Wreckage of the Russian Tu-154 airliner that went missing Tuesday night and remains of its passengers have been discovered in southern Russia's Rostov, an Emergency Situations Ministry spokesman said in Moscow on Wednesday.
The wreckage and body parts were discovered at 8:14 a.m. Moscow time (0414 GMT) nine km south of the village of Gluboky in the Kaminsk-Shakhtinsky district, Interfax news agency cited the spokesman as saying.
Emergency Situations Minister Sergei Shoigu said one of the crashed Tu-154 jet's flight recorders has been found.
The plane, with 38 passengers and eight crew members on board, went missing from radar screens en route Moscow to the Black Sea resort city of Sochi.
Interfax reported earlier the plane sent a distress signal indicating an attack or hijacking just before it disappeared in southern Russia.
Almost at the same time, another passenger jet Tu-134 crashed in the Tula region south of Moscow, killing all the 35 passengers and eight crew on board, the ministry confirmed Wednesday.

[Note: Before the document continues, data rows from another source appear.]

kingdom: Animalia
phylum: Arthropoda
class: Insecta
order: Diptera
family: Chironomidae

The Tupolev aircraft was en route from Moscow to Russia's southern city of Volgograd when it disappeared from radar screens at about 23:00 Moscow time (1900 GMT) Tuesday.

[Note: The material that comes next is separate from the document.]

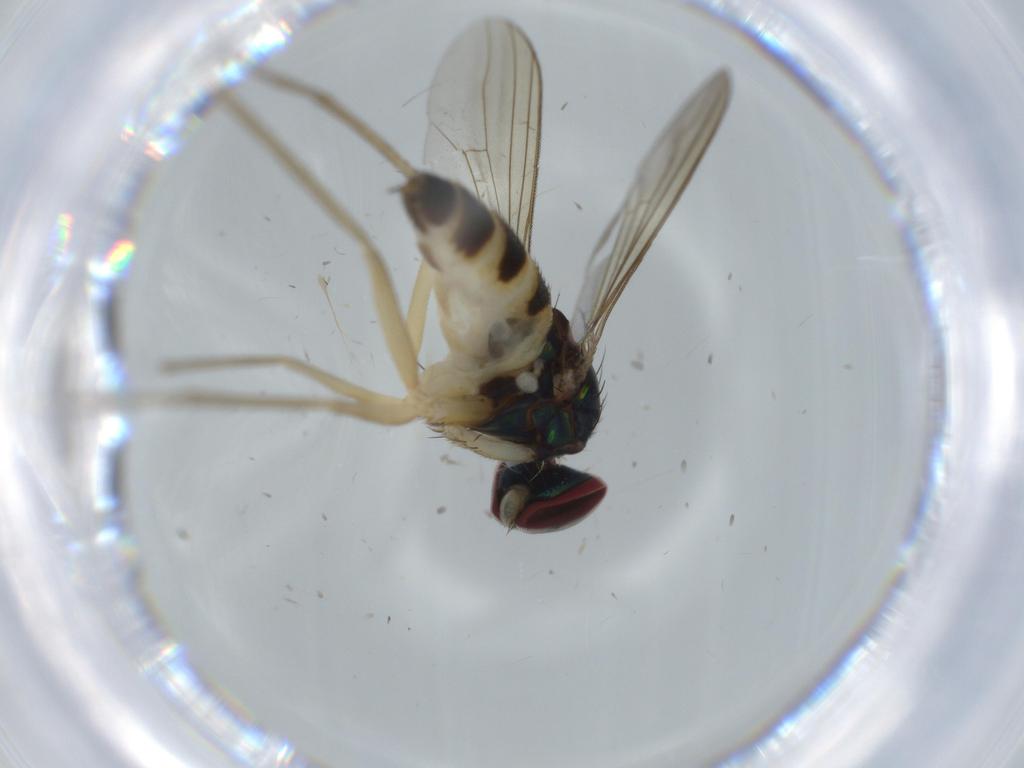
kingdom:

Airport official said Wednesday there were no foreign citizens onboard the two planes.
"There were no foreign citizens on the lists of passengers of the two airliners that flew out to Volgograd and Sochi from Domodedovo on Tuesday evening," said Igor Tikhomirov, spokesman for the Domodedovo airport.
A Russian aviation security expert said he does not rule out terrorism behind the air disasters.

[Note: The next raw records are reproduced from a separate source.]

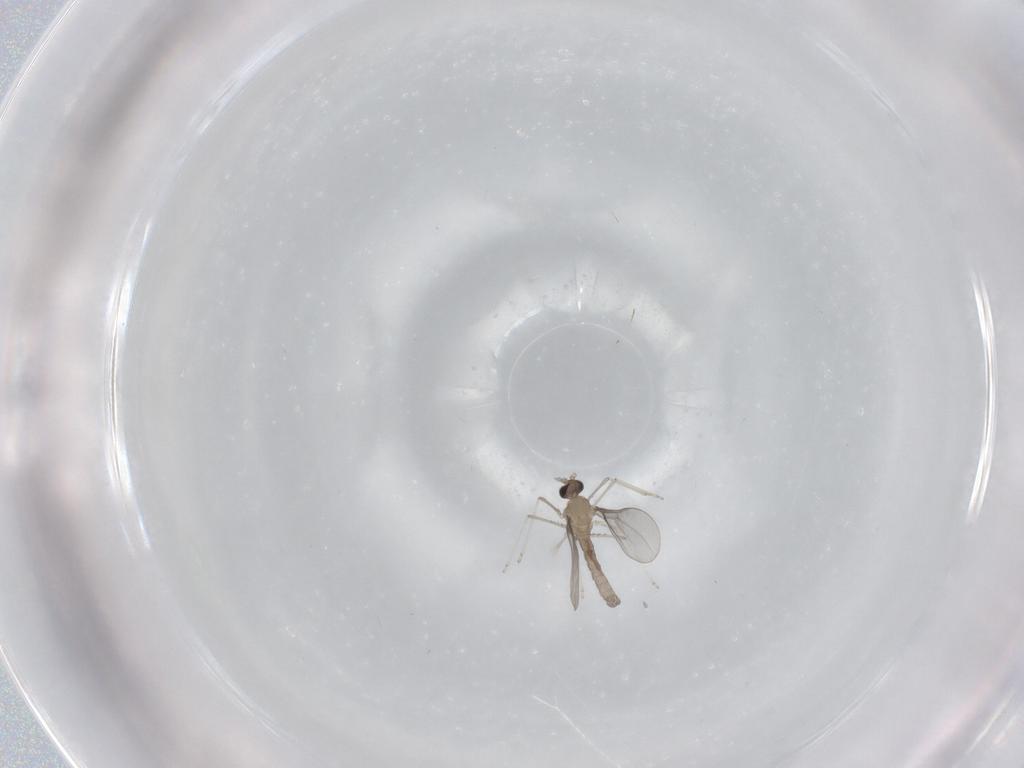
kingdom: Animalia
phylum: Arthropoda
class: Insecta
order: Diptera
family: Cecidomyiidae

"Both planes took off from the same Moscow airport and disappeared from radar screens at about the same time, all of which suggested that terrorist attacks, planned in advance, may have been involved," Interfax cited the unnamed expert as saying.
Russian President Vladimir Putin has ordered the Federal Security Service to launch a probe into the air disasters, presidential spokesman Alexei Gromov said.
Security has been tightened at all of Russia's airports.